Reading here about recent history that I would have though that I 'know'. Even starting with a pretty cynical viewpoint on humanity it is startling how these stories retain their power to shock. The description of the massacre at Mai Lai is extraordinary as you can feel that the people describing what they saw can hardly believe that it happened.

The emptiness of Phnom Penh after the Khmer Rouge were ousted as described by John Pilger himself: 'like entering a city the size of Manchester or Brussels in the wake of a nuclear  cataclysm which had spared only the buildings.' The refusal of the British and Americans to use the word 'genocide' to describe what was happening in Rwanda. The horrific description of working conditions in American slaughterhouses from Fast Food Nation.

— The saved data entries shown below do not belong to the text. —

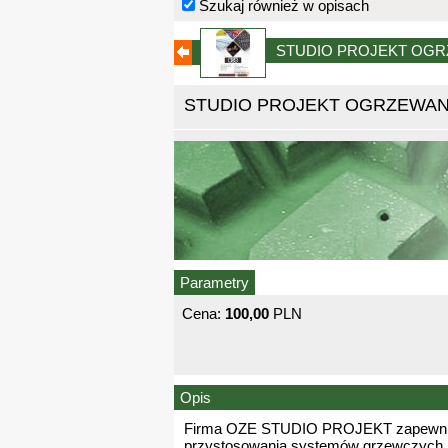
Szukaj również w opisach
STUDIO PROJEKT OG
STUDIO PROJEKT OGRZEWAN
Parametry
Cena:
100,00
PLN
Opis
Firma OZE STUDIO PROJEKT zapewnia k
przystosowania systemów grzewczych, s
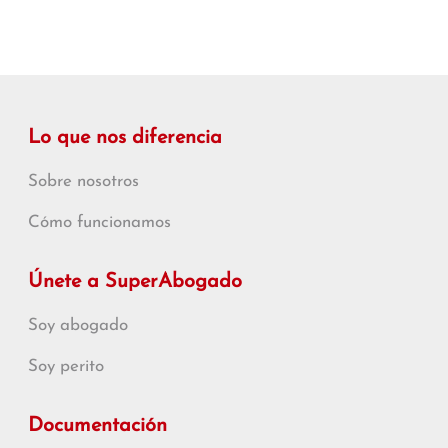
Lo que nos diferencia
Sobre nosotros
Cómo funcionamos
Únete a SuperAbogado
Soy abogado
Soy perito
Documentación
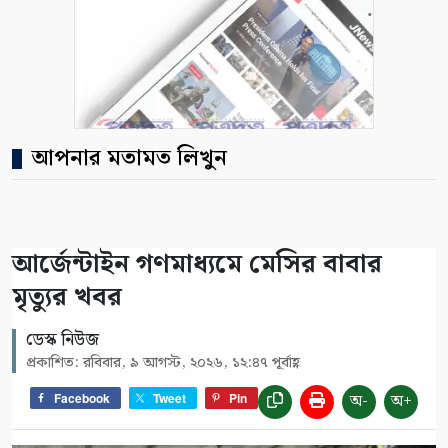
আপনার মতামত লিখুন
আর্জেন্টাইন গণমাধ্যমে মেসির বাবার
মৃত্যুর খবর
ডেস্ক নিউজ
প্রকাশিত: রবিবার, ৯ আগস্ট, ২০২৬, ১২:৪৭ পূর্বাহ্ণ
অ-
অ+
Facebook
Tweet
Pin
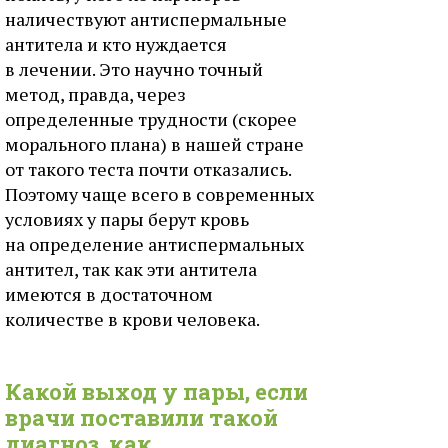
наличествуют антиспермальные
антитела и кто нуждается
в лечении. Это научно точный
метод, правда, через
определенные трудности (скорее
морального плана) в нашей стране
от такого теста почти отказались.
Поэтому чаще всего в современных
условиях у пары берут кровь
на определение антиспермальных
антител, так как эти антитела
имеются в достаточном
количестве в крови человека.
Какой выход у пары, если
врачи поставили такой
диагноз, как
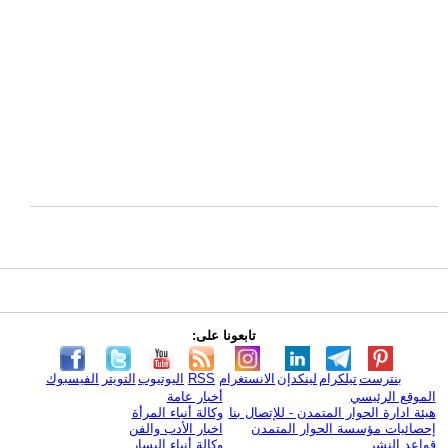
تابعونا على:
بنترست
تيلكرام
لينكدإن
الانستغرام
RSS
اليوتيوب
التويتر
الفيسبوك
الموقع الرئيسي
أخبار عامة
هيئة ادارة الحوار المتمدن - للإتصال بنا
وكالة أنباء المرأة
إحصائيات مؤسسة الحوار المتمدن
اخبار الأدب والفن
قواعد النشر
وكالة أنباء اليسار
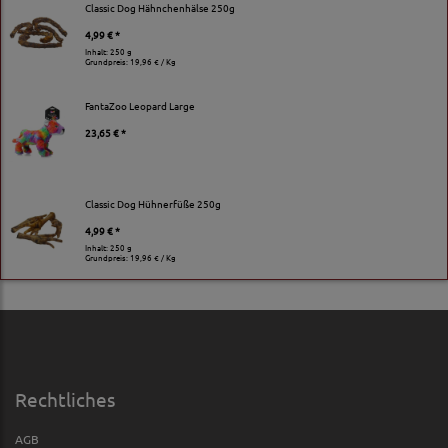
Classic Dog Hähnchenhälse 250g
4,99 € *
Inhalt: 250 g
Grundpreis:
19,96 € / Kg
FantaZoo Leopard Large
23,65 € *
Classic Dog Hühnerfüße 250g
4,99 € *
Inhalt: 250 g
Grundpreis:
19,96 € / Kg
Rechtliches
AGB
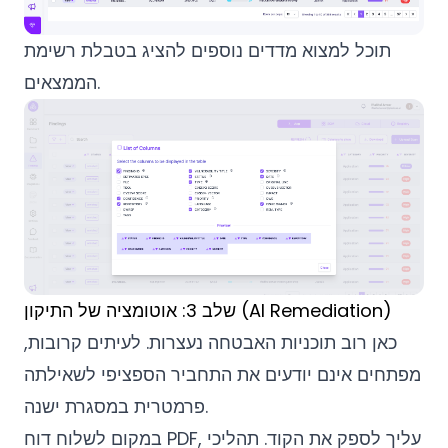
תוכל למצוא מדדים נוספים להציג בטבלת רשימת
הממצאים.
שלב 3: אוטומציה של התיקון (AI Remediation)
כאן רוב תוכניות האבטחה נעצרות. לעיתים קרובות,
מפתחים אינם יודעים את התחביר הספציפי לשאילתה
פרמטרית במסגרת ישנה.
במקום לשלוח דוח PDF, עליך לספק את הקוד. תהליכי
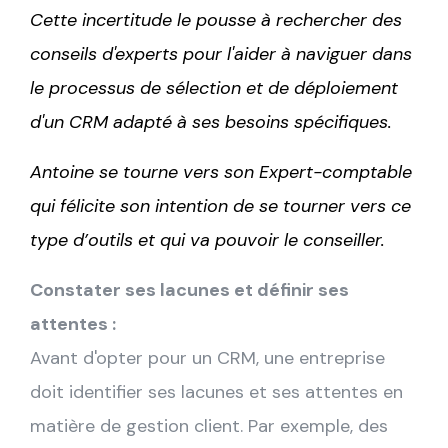
Cette incertitude le pousse à rechercher des
conseils d'experts pour l'aider à naviguer dans
le processus de sélection et de déploiement
d'un CRM adapté à ses besoins spécifiques.
Antoine se tourne vers son Expert-comptable
qui félicite son intention de se tourner vers ce
type d’outils et qui va pouvoir le conseiller.
Constater ses lacunes et définir ses
attentes :
Avant d'opter pour un CRM, une entreprise
doit identifier ses lacunes et ses attentes en
matière de gestion client. Par exemple, des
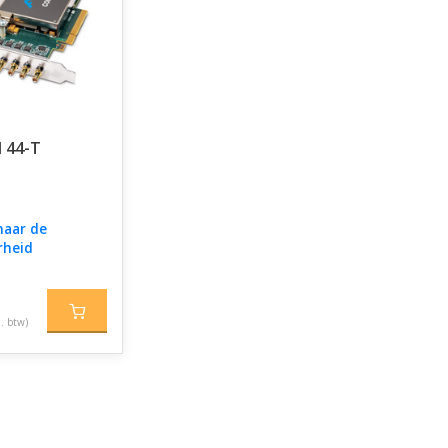
d 44-T
naar de
rheid
l. btw)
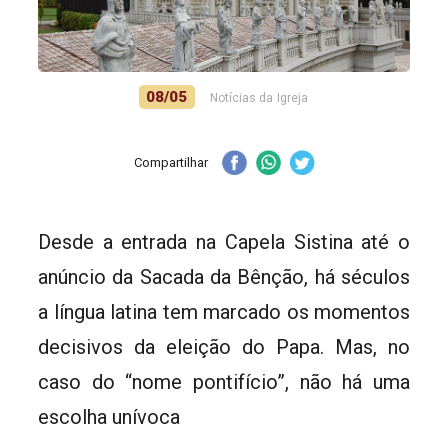
08/05
Notícias da Igreja
Compartilhar
Desde a entrada na Capela Sistina até o
anúncio da Sacada da Bênção, há séculos
a língua latina tem marcado os momentos
decisivos da eleição do Papa. Mas, no
caso do “nome pontifício”, não há uma
escolha unívoca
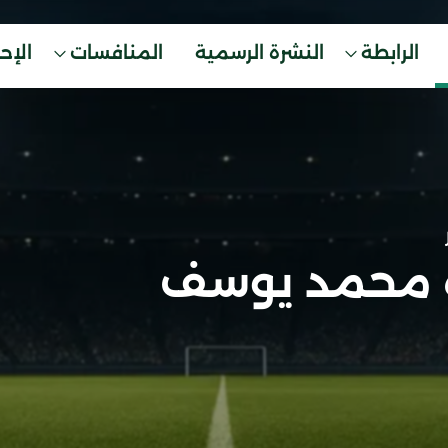
الرابطة
النشرة الرسمية
المنافسات
الإح
 محمد يوسف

These reports build one upon the other in a powerful testament to the distance we have to travel before the term civilisation can be used without irony.

For me the highlight in the book is the extract from Eduardo Galeano's The Upside Down World which I ordered online as soon as I finished this book. I look forward to its arrival and to further investigating his writings. I'll end with some random quotes.

"...free trade and other such monetary freedoms are to free peoples what Jack the Ripper was to St Francis of Assisi."


"In the Era of Peace, the name applied to the historical period that began in 1946, wars have slaughtered no fewer than twenty-two million people and have displaced from their lands, homes or countries over forty million more."


"Every war has the drawback of requiring an enemy - if possible, more than one. Without threat of aggression - spontaneous or provoked, real or fabricated - the possibility of war is hardly convincing and the demand for weaponry might face a dramatic decline."


"The war on drugs is a cover for social war."